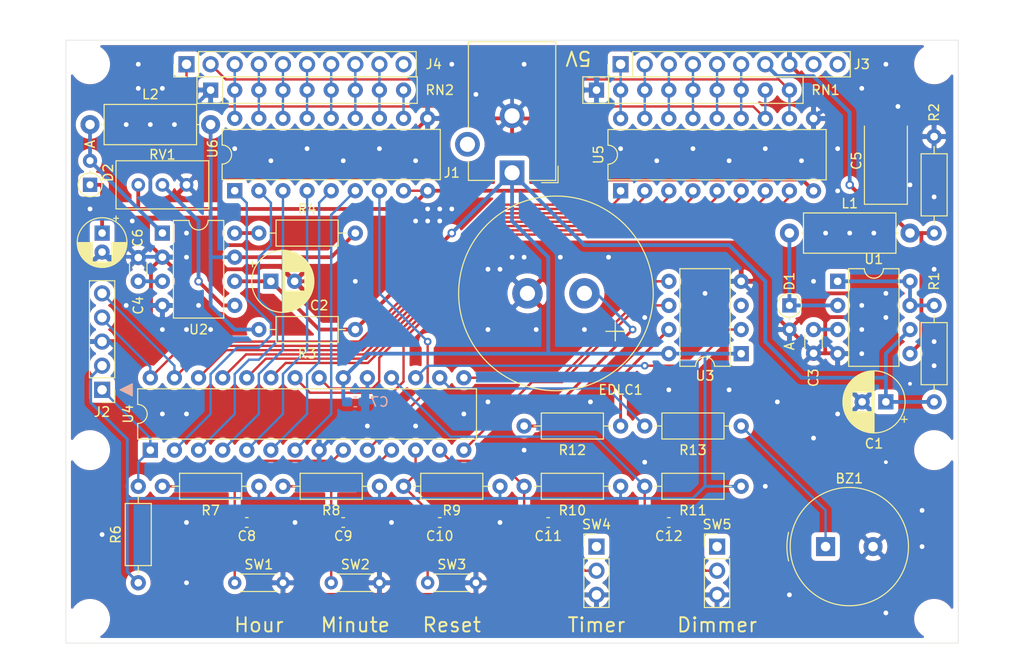
<source format=kicad_pcb>
(kicad_pcb
	(version 20240108)
	(generator "pcbnew")
	(generator_version "8.0")
	(general
		(thickness 1.6)
		(legacy_teardrops no)
	)
	(paper "A4")
	(layers
		(0 "F.Cu" signal)
		(31 "B.Cu" signal)
		(32 "B.Adhes" user "B.Adhesive")
		(33 "F.Adhes" user "F.Adhesive")
		(34 "B.Paste" user)
		(35 "F.Paste" user)
		(36 "B.SilkS" user "B.Silkscreen")
		(37 "F.SilkS" user "F.Silkscreen")
		(38 "B.Mask" user)
		(39 "F.Mask" user)
		(40 "Dwgs.User" user "User.Drawings")
		(41 "Cmts.User" user "User.Comments")
		(42 "Eco1.User" user "User.Eco1")
		(43 "Eco2.User" user "User.Eco2")
		(44 "Edge.Cuts" user)
		(45 "Margin" user)
		(46 "B.CrtYd" user "B.Courtyard")
		(47 "F.CrtYd" user "F.Courtyard")
		(48 "B.Fab" user)
		(49 "F.Fab" user)
	)
	(setup
		(pad_to_mask_clearance 0)
		(allow_soldermask_bridges_in_footprints no)
		(pcbplotparams
			(layerselection 0x00010fc_ffffffff)
			(plot_on_all_layers_selection 0x0000000_00000000)
			(disableapertmacros no)
			(usegerberextensions no)
			(usegerberattributes yes)
			(usegerberadvancedattributes yes)
			(creategerberjobfile yes)
			(dashed_line_dash_ratio 12.000000)
			(dashed_line_gap_ratio 3.000000)
			(svgprecision 4)
			(plotframeref no)
			(viasonmask no)
			(mode 1)
			(useauxorigin no)
			(hpglpennumber 1)
			(hpglpenspeed 20)
			(hpglpendiameter 15.000000)
			(pdf_front_fp_property_popups yes)
			(pdf_back_fp_property_popups yes)
			(dxfpolygonmode yes)
			(dxfimperialunits yes)
			(dxfusepcbnewfont yes)
			(psnegative no)
			(psa4output no)
			(plotreference yes)
			(plotvalue yes)
			(plotfptext yes)
			(plotinvisibletext no)
			(sketchpadsonfab no)
			(subtractmaskfromsilk no)
			(outputformat 1)
			(mirror no)
			(drillshape 0)
			(scaleselection 1)
			(outputdirectory "pcb/")
		)
	)
	(net 0 "")
	(net 1 "GND")
	(net 2 "+1V0")
	(net 3 "Net-(R4-Pad2)")
	(net 4 "/c")
	(net 5 "/d")
	(net 6 "/e")
	(net 7 "/f")
	(net 8 "/g")
	(net 9 "/a")
	(net 10 "/b")
	(net 11 "/-")
	(net 12 "/0")
	(net 13 "/dp")
	(net 14 "/1")
	(net 15 "/2")
	(net 16 "/3")
	(net 17 "/4")
	(net 18 "/5")
	(net 19 "Net-(C3-Pad1)")
	(net 20 "+12V")
	(net 21 "Net-(D1-Pad1)")
	(net 22 "Net-(D2-Pad2)")
	(net 23 "Net-(J3-Pad10)")
	(net 24 "Net-(J3-Pad9)")
	(net 25 "Net-(J4-Pad10)")
	(net 26 "Net-(L2-Pad1)")
	(net 27 "Net-(RN2-Pad9)")
	(net 28 "Net-(RV1-Pad2)")
	(net 29 "Dimmer")
	(net 30 "Sec_RESET")
	(net 31 "Minute")
	(net 32 "Hour")
	(net 33 "+5V")
	(net 34 "Net-(EDLC1-Pad1)")
	(net 35 "PGC")
	(net 36 "PGD")
	(net 37 "MCLR")
	(net 38 "SCL")
	(net 39 "1Hz")
	(net 40 "SDA")
	(net 41 "Net-(C4-Pad1)")
	(net 42 "Net-(J1-Pad3)")
	(net 43 "Net-(R1-Pad1)")
	(net 44 "Net-(BZ1-Pad1)")
	(net 45 "buzzer")
	(net 46 "Net-(U3-Pad3)")
	(net 47 "Timer")
	(net 48 "/BI1")
	(net 49 "/BI2")
	(net 50 "/BI3")
	(net 51 "/BI4")
	(net 52 "/BI5")
	(net 53 "/BI6")
	(net 54 "/AI7")
	(net 55 "/AI8")
	(net 56 "/AI6")
	(net 57 "/BI7")
	(net 58 "/AI5")
	(net 59 "/AI4")
	(net 60 "/AI3")
	(net 61 "Net-(R12-Pad2)")
	(net 62 "Net-(SW4-Pad1)")
	(net 63 "Net-(SW5-Pad1)")
	(footprint "Capacitor_THT:C_Disc_D3.0mm_W1.6mm_P2.50mm" (layer "F.Cu") (at 180.34 109.22 -90))
	(footprint "Capacitor_Tantalum_SMD:CP_EIA-7343-30_AVX-N_Pad2.25x2.55mm_HandSolder" (layer "F.Cu") (at 187.96 91.44 90))
	(footprint "Capacitor_THT:C_Disc_D3.0mm_W1.6mm_P2.50mm" (layer "F.Cu") (at 109.22 104.14 90))
	(footprint "Capacitor_THT:CP_Radial_D5.0mm_P2.00mm" (layer "F.Cu") (at 105.41 99.06 -90))
	(footprint "Diode_THT:D_DO-34_SOD68_P2.54mm_Vertical_AnodeUp" (layer "F.Cu") (at 177.8 106.68 -90))
	(footprint "Diode_THT:D_DO-34_SOD68_P2.54mm_Vertical_AnodeUp" (layer "F.Cu") (at 104.14 93.98 90))
	(footprint "Connector_PinHeader_2.54mm:PinHeader_1x10_P2.54mm_Vertical" (layer "F.Cu") (at 160.02 81.28 90))
	(footprint "Connector_PinHeader_2.54mm:PinHeader_1x10_P2.54mm_Vertical" (layer "F.Cu") (at 114.3 81.28 90))
	(footprint "Inductor_THT:L_Axial_L9.5mm_D4.0mm_P12.70mm_Horizontal_Fastron_SMCC" (layer "F.Cu") (at 177.8 99.06))
	(footprint "Inductor_THT:L_Axial_L9.5mm_D4.0mm_P12.70mm_Horizontal_Fastron_SMCC" (layer "F.Cu") (at 116.84 87.63 180))
	(footprint "Resistor_THT:R_Axial_DIN0207_L6.3mm_D2.5mm_P10.16mm_Horizontal" (layer "F.Cu") (at 193.04 106.68 -90))
	(footprint "Resistor_THT:R_Axial_DIN0207_L6.3mm_D2.5mm_P10.16mm_Horizontal" (layer "F.Cu") (at 193.04 99.06 90))
	(footprint "Resistor_THT:R_Axial_DIN0207_L6.3mm_D2.5mm_P10.16mm_Horizontal" (layer "F.Cu") (at 121.92 109.22))
	(footprint "Resistor_THT:R_Axial_DIN0207_L6.3mm_D2.5mm_P10.16mm_Horizontal" (layer "F.Cu") (at 132.08 99.06 180))
	(footprint "Resistor_THT:R_Array_SIP9" (layer "F.Cu") (at 116.84 84))
	(footprint "Potentiometer_THT:Potentiometer_Bourns_3386C_Horizontal" (layer "F.Cu") (at 109.22 93.98 90))
	(footprint "Package_DIP:DIP-8_W7.62mm" (layer "F.Cu") (at 182.88 104.14))
	(footprint "Package_DIP:DIP-8_W7.62mm" (layer "F.Cu") (at 111.76 99.06))
	(footprint "Package_DIP:DIP-28_W7.62mm" (layer "F.Cu") (at 110.49 121.92 90))
	(footprint "Package_DIP:DIP-18_W7.62mm" (layer "F.Cu") (at 119.38 94.6 90))
	(footprint "MyLib:DIP-8_Module_W7.62mm" (layer "F.Cu") (at 172.72 111.76 180))
	(footprint "MountingHole:MountingHole_3.2mm_M3" (layer "F.Cu") (at 193.04 81.28))
	(footprint "MountingHole:MountingHole_3.2mm_M3" (layer "F.Cu") (at 104.14 81.28))
	(footprint "Capacitor_THT:CP_Radial_D6.3mm_P2.50mm" (layer "F.Cu") (at 187.96 116.84 180))
	(footprint "Connector_BarrelJack:BarrelJack_CUI_PJ-102AH_Horizontal" (layer "F.Cu") (at 148.59 92.71 180))
	(footprint "Connector_PinHeader_2.54mm:PinHeader_1x05_P2.54mm_Vertical" (layer "F.Cu") (at 105.41 115.57 180))
	(footprint "Resistor_THT:R_Axial_DIN0207_L6.3mm_D2.5mm_P10.16mm_Horizontal" (layer "F.Cu") (at 109.22 135.89 90))
	(footprint "Resistor_THT:R_Axial_DIN0207_L6.3mm_D2.5mm_P10.16mm_Horizontal"
		(layer "F.Cu")
		(uuid "00000000-0000-0000-0000-0000614b8117")
		(at 149.86 119.38)
		(descr "Resistor, Axial_DIN0207 series, Axial, Horizontal, pin pitch=10.16mm, 0.25W = 1/4W, length*diameter=6.3*2.5mm^2, http://cdn-reichelt.de/documents/datenblatt/B400/1_4W%23YAG.pdf")
		(tags "Resistor Axial_DIN0207 series Axial Horizontal pin pitch 10.16mm 0.25W = 1/4W length 6.3mm diameter 2.5mm")
		(property "Reference" "R12"
			(at 5.08 2.54 0)
			(layer "F.SilkS")
			(uuid "1be2b3f0-bf4a-4cc0-bdc3-76b1d7b2152a")
			(effects
				(font
					(size 1 1)
					(thickness 0.15)
				)
			)
		)
		(property "Value" "200"
			(at 5.08 2.37 0)
			(layer "F.Fab")
			(uuid "861a8f45-dad9-44f8-8bdb-4550c3d544f0")
			(effects
				(font
					(size 1 1)
					(thickness 0.15)
				)
			)
		)
		(property "Footprint" "Resistor_THT:R_Axial_DIN0207_L6.3mm_D2.5mm_P10.16mm_Horizontal"
			(at 0 0 0)
			(unlocked yes)
			(layer "F.Fab")
			(hide yes)
			(uuid "a05f5a97-8236-452d-9c0c-2778b841bd06")
			(effects
				(font
					(size 1.27 1.27)
				)
			)
		)
		(property "Datasheet" ""
			(at 0 0 0)
			(unlocked yes)
			(layer "F.Fab")
			(hide yes)
			(uuid "fa802b9e-1070-457b-ab3e-ef5752d23a40")
			(effects
				(font
					(size 1.27 1.27)
				)
			)
		)
		(property "Description" ""
			(at 0 0 0)
			(unlocked yes)
			(layer "F.Fab")
			(hide yes)
			(uuid "17a02ac5-57d7-4f20-a7a2-8ac59760a461")
			(effects
				(font
					(size 1.27 1.27)
				)
			)
		)
		(path "/00000000-0000-0000-0000-0000618e5995")
		(attr through_hole)
		(fp_line
			(start 1.04 0)
			(end 1.81 0)
			(stroke
				(width 0.12)
				(type solid)
			)
			(layer "F.SilkS")
			(uuid "389a3a30-c5de-4225-b9ba-d3fe117df0af")
		)
		(fp_line
			(start 1.81 -1.37)
			(end 1.81 1.37)
			(stroke
				(width 0.12)
				(type solid)
			)
			(layer "F.SilkS")
			(uuid "33fe1d1a-90a2-4a45-97d5-81db184f44d7")
		)
... [585183 chars truncated]
</source>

★ ★ ★

Go through the material line by line. Show each line that contains the string "length".

● **Final answer**:
		(descr "Resistor, Axial_DIN0207 series, Axial, Horizontal, pin pitch=10.16mm, 0.25W = 1/4W, length*diameter=6.3*2.5mm^2, http://cdn-reichelt.de/documents/datenblatt/B400/1_4W%23YAG.pdf")
		(tags "Resistor Axial_DIN0207 series Axial Horizontal pin pitch 10.16mm 0.25W = 1/4W length 6.3mm diameter 2.5mm")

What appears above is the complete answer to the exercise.